START Material supplied

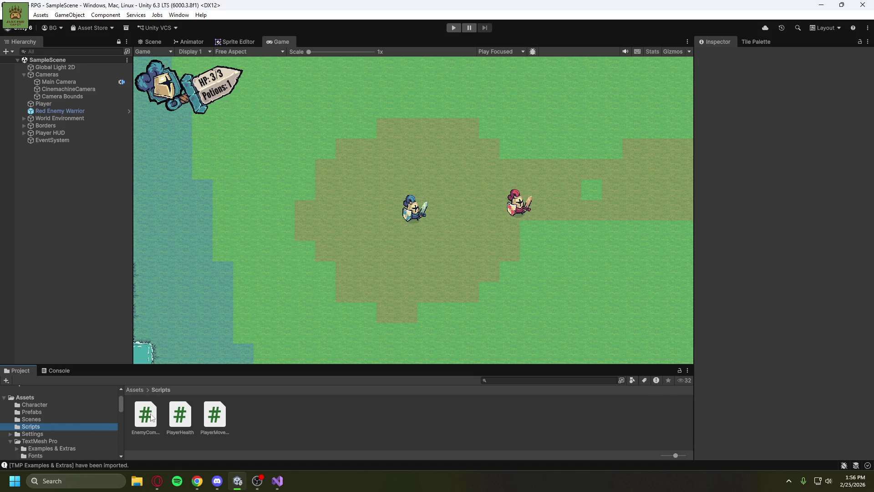
click(184, 414)
double_click(184, 413)
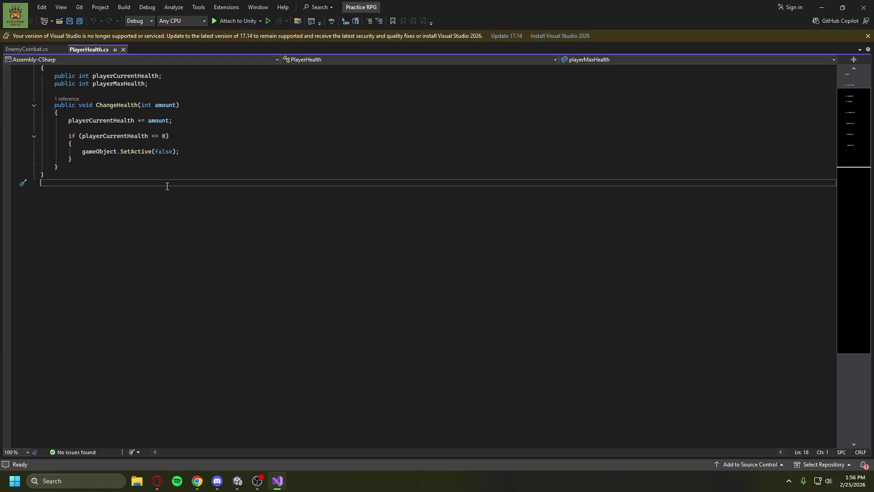
Add a 'using TMPro;' import below 'using UnityEngine;' in PlayerHealth.
scroll(155, 112, up, 2)
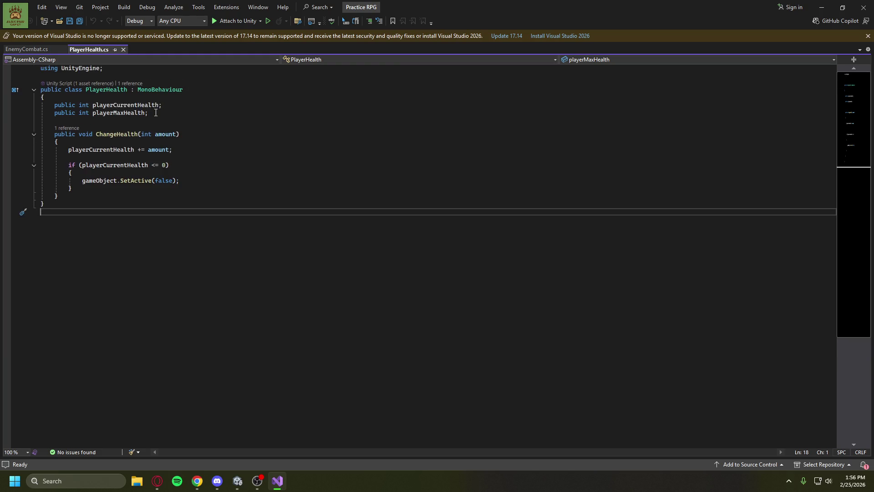
click(127, 68)
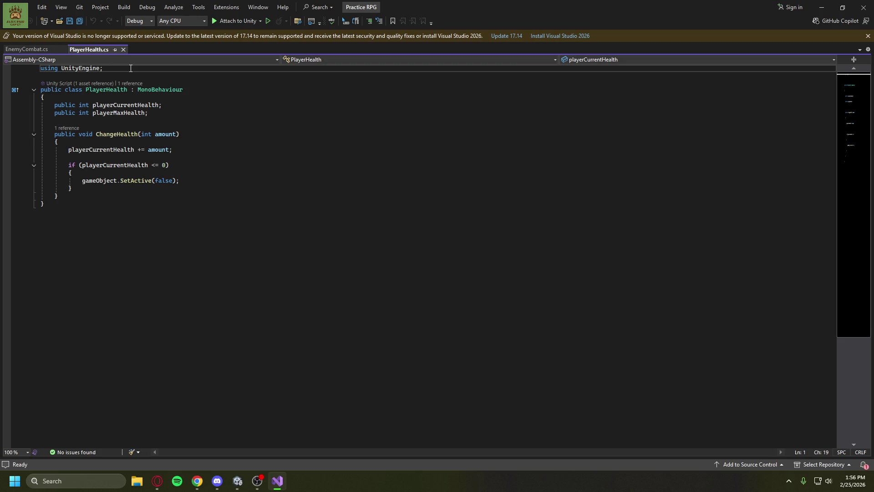
key(Return)
text(using TMPro)
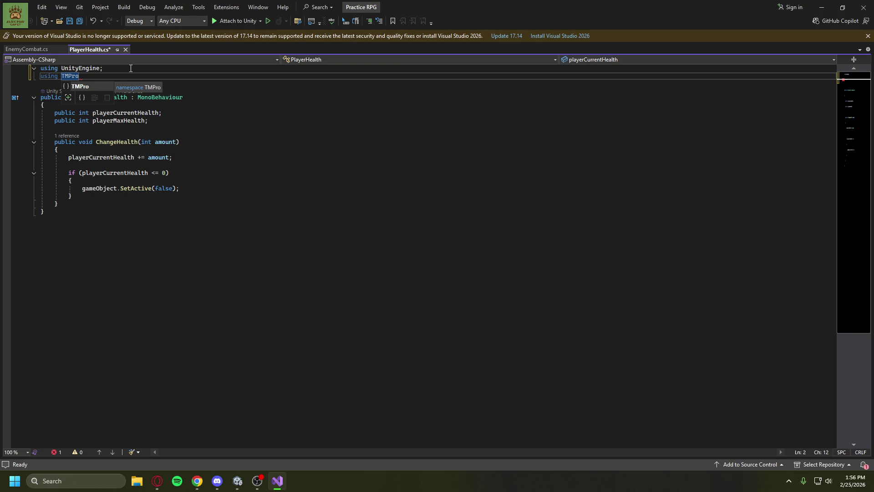
text(;)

END Material supplied

Gather from the entries above all lines that include the string "using".

Add a 'using TMPro;' import below 'using UnityEngine;' in PlayerHealth.
text(using TMPro)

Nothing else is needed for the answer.